Wir halten an einem Lkw_Rastplatz, ziemlich runtergekommen. Das Café ist zu, die Werkstatt sehen ebenso aus. Ein älterer Mann, dessen Fahrrad schon auf ihn wartet, und ein zweiter aus der Werkstatt kommen auf uns zu. Schlafen kein Problem. Dusche? Jaaa! Wir werden ausgefragt, verständigen uns mit Händen und Füßen, unserer Karte. Es geht sehr gut! Und wir schlafen wie immer fantastisch.

Am nächsten Morgen zeige ich dem Alten mit dem Fahrrad – der schon wieder da ist? – Die Minna, er ist sehr angetan! Ich gebe ihm ein Viertel Melone, er verputzt sie sofort. Dann die Dusche! Hinter der Werkstatt ein aus Blechplatten zusammen geschweißter großzügige Verschlag, drinnen zwei Wassertonnen auf Querbalken mit zwei Duschbrausen. Haken an den Wänden, wunderbar kaltes Wasser. Über mir rauschen die Blätter einer großen Pappel, die Vöglein zwitschern – was will ich mehr!

Wir verabschieden uns her herzlich und freuen uns auf die rote, d.h. sehr gute Straße nach Astrachan.

Unterwegs hält Alex an einem LKW-Waschplatz, um den Luftfilter mal frei zu spritzen. Der Junge an der Hochdruckspritze gibt alles und scheint sich wirklich auskennen. Wir decken uns noch mit einer Melone ein.

Die Landschaft wird flach und kahl, stundenlang. Ganz entfernt fährt ein Zug. Wir sind schneller.

Irgendwann kommen wir in einen kleinen Ort, die Schranke ist geschlossen, die roten Warnlampen leuchten, ein regelmäßiges Tuten ist zu hören. Rechts von uns steht ein Zug, links, wo sich das eine Gleis in mehrere aufgeteilt hat, stehen ebenfalls vier Züge. Wir warten, und warten, und warten. Nichts passiert. Der rechte Zug setzt sich langsam in Bewegung und fährt auf die drei anderen zu, dann rechts an ihnen vorbei. Schranke hoch, Lampe aus, Tuten aus. Weiter geht’s.

Die vorher gute Straße endet plötzlich in einer tiefen Sandpiste! No go!

Wir drehen um und finden schließlich einen Abzweiger, dem wir eine Weile folgen. Straße wird Schotter, Schotter wird Sand, ein bisschen Schotter, mehr Sand. LKWs schaukeln uns entgegen, kleine PKWs fahren hin und her um die tiefsten Sandkuhlen.
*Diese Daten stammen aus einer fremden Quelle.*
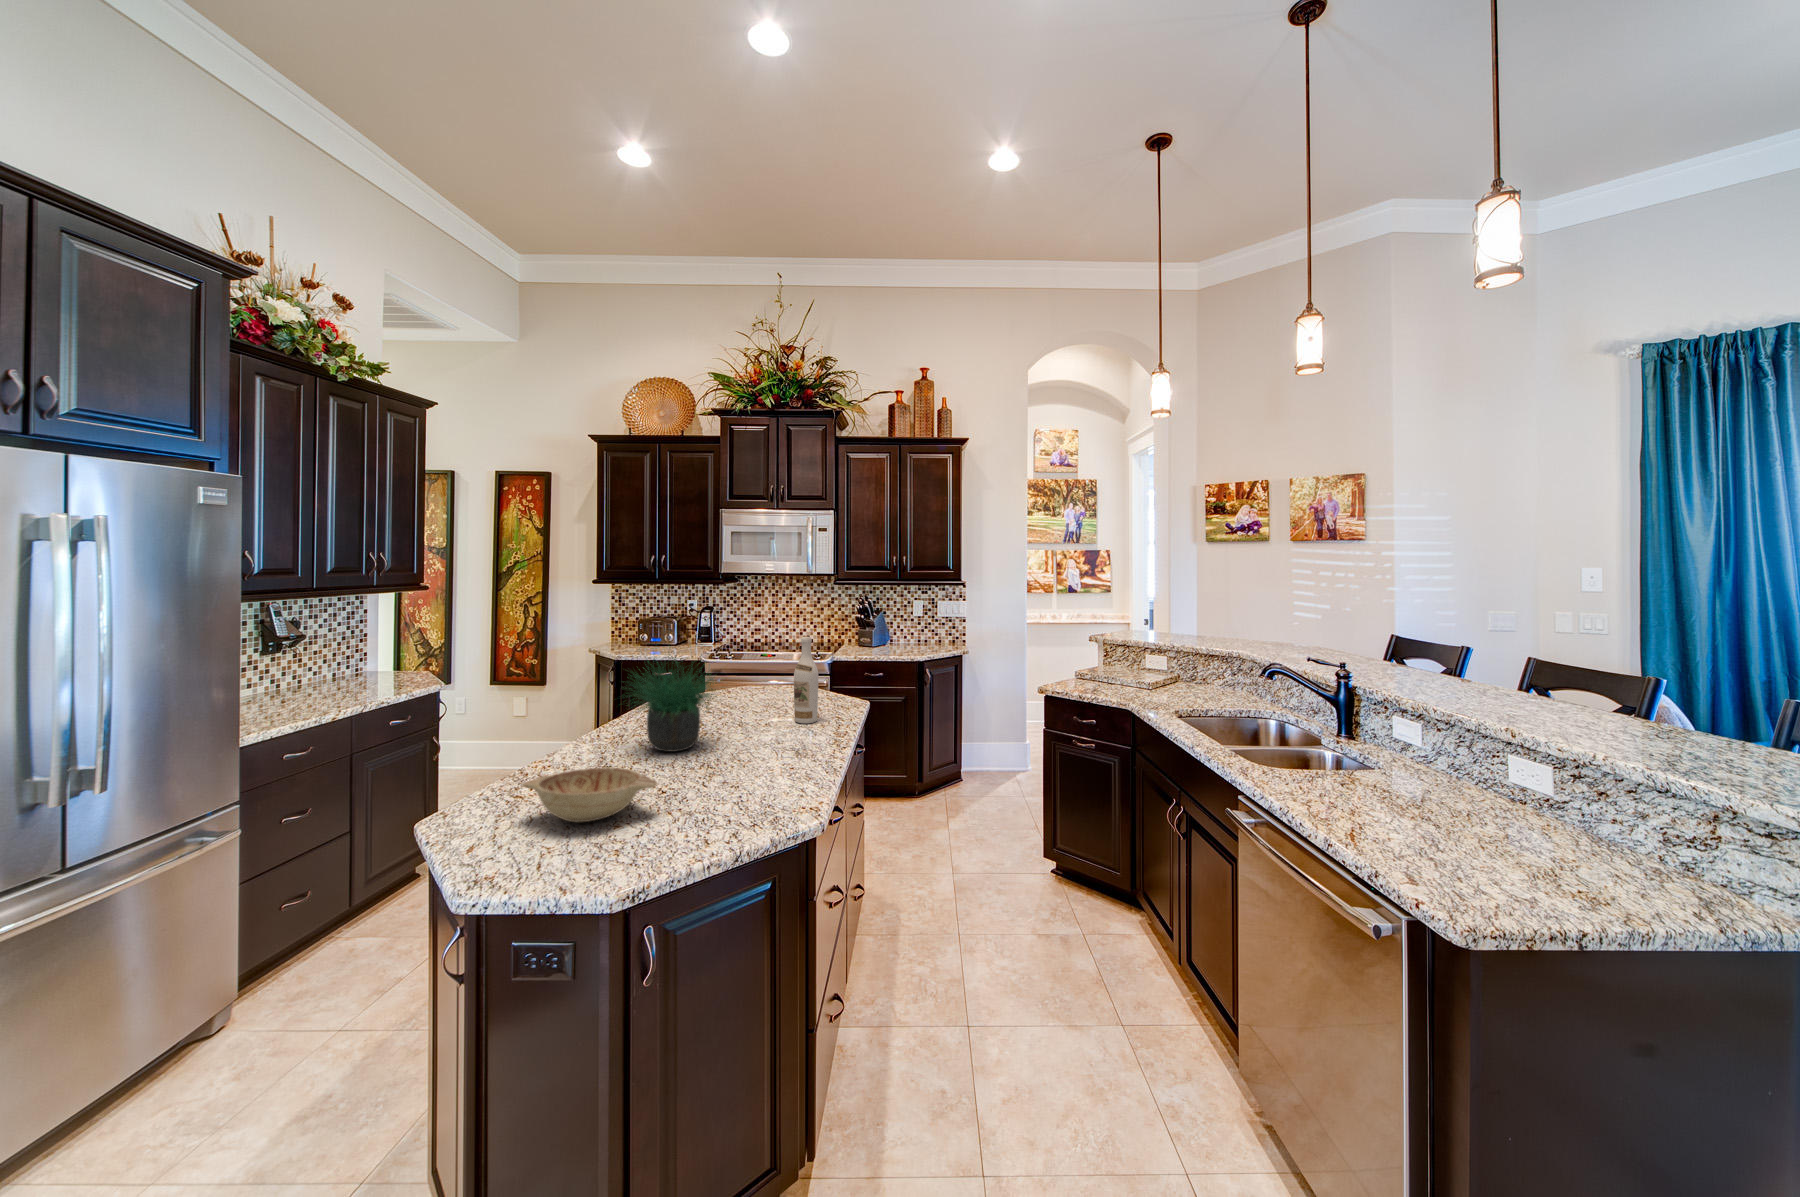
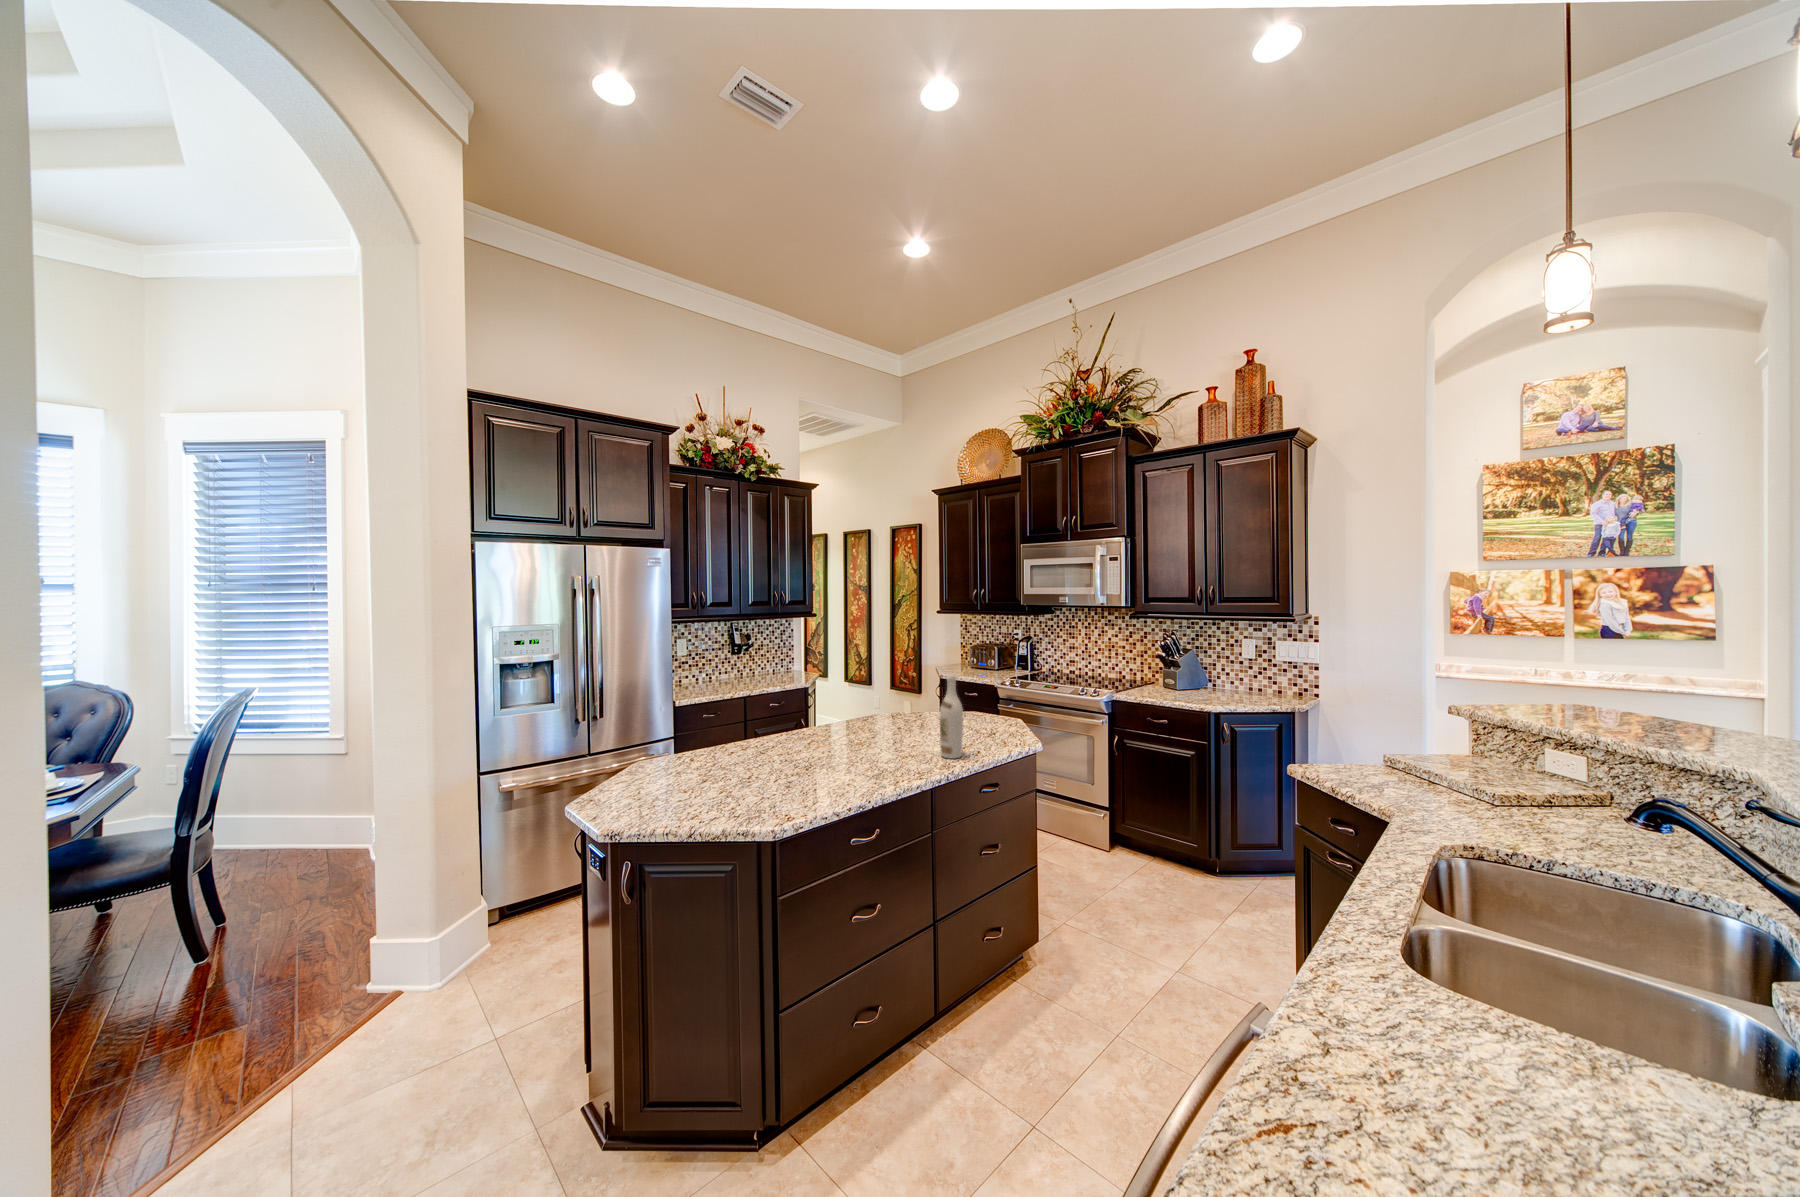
potted plant: present [633,657,716,752] -> none [769,662,865,761]
decorative bowl: present [521,768,657,822] -> none [646,759,719,798]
Und weiter nichts um uns herum.

Die Wüste wird grün! Erste Bäume und Sträucher. Ein Dorf. Und dann die Wolga. Und Namkha will rein!

Es ist Abend. Wir fahren nach Astrachan hinein, ein Vorort? Wir kommen durch kleine Straßen und sehen eine große Autowaschgarage. Wir brauchen Wasser. Nix wie rein . Der junge Mann hilft uns sofort. Dann will er die Minna ab spritzen, ich nicke und renne dann los um die Fenster zu schließen, kriege ein Schauer ab. Aber aber er spritzt nicht über die Lüftungsschlitze von Kühlschrank und Schlafzimmer, aber dafür mächtig über Moppi und Fahrräder. Ich gebe ihm ein letztes Geld. Dafür schickt er seinen Kumpel mit, als ich ihm nach einem Bankomat frage. Wir kriegen Geld, machen eine große Schleife und finden schließlich auf einer Halbinsel eine kleine Mole am Wasser. Es ist dunkel.